* What you are asked to do *
Take the line that has "fx_px: 2749" and all the lines that come after it in the records, and write them out again exactly. Add no other line.

....................

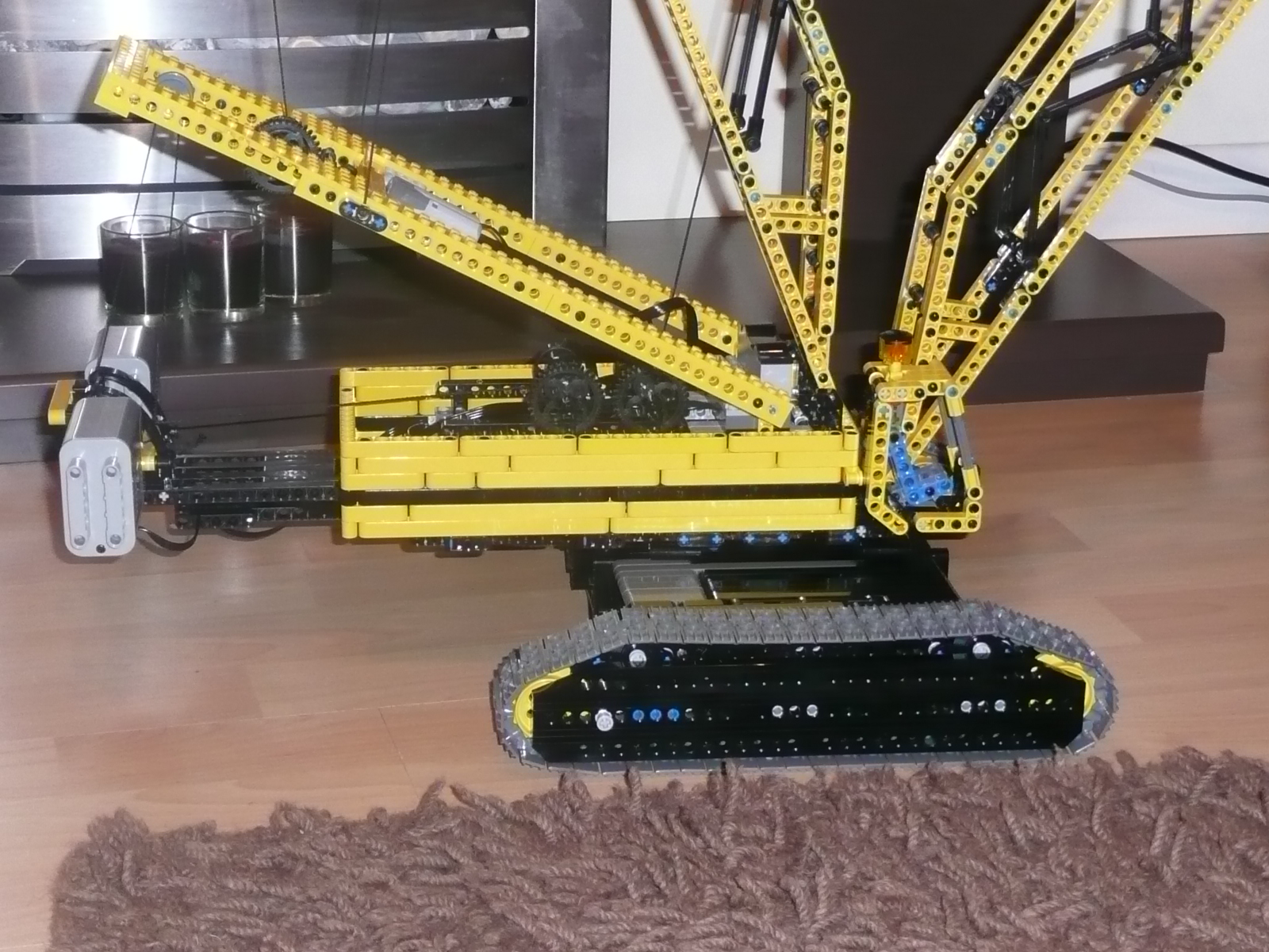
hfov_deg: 26.0
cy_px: 476
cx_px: 634
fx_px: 2749
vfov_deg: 19.6
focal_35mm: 75
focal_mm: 8.2
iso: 320
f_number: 4.2
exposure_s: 1/30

....................

* Solution for this problem *
fx_px: 2749
vfov_deg: 19.6
focal_35mm: 75
focal_mm: 8.2
iso: 320
f_number: 4.2
exposure_s: 1/30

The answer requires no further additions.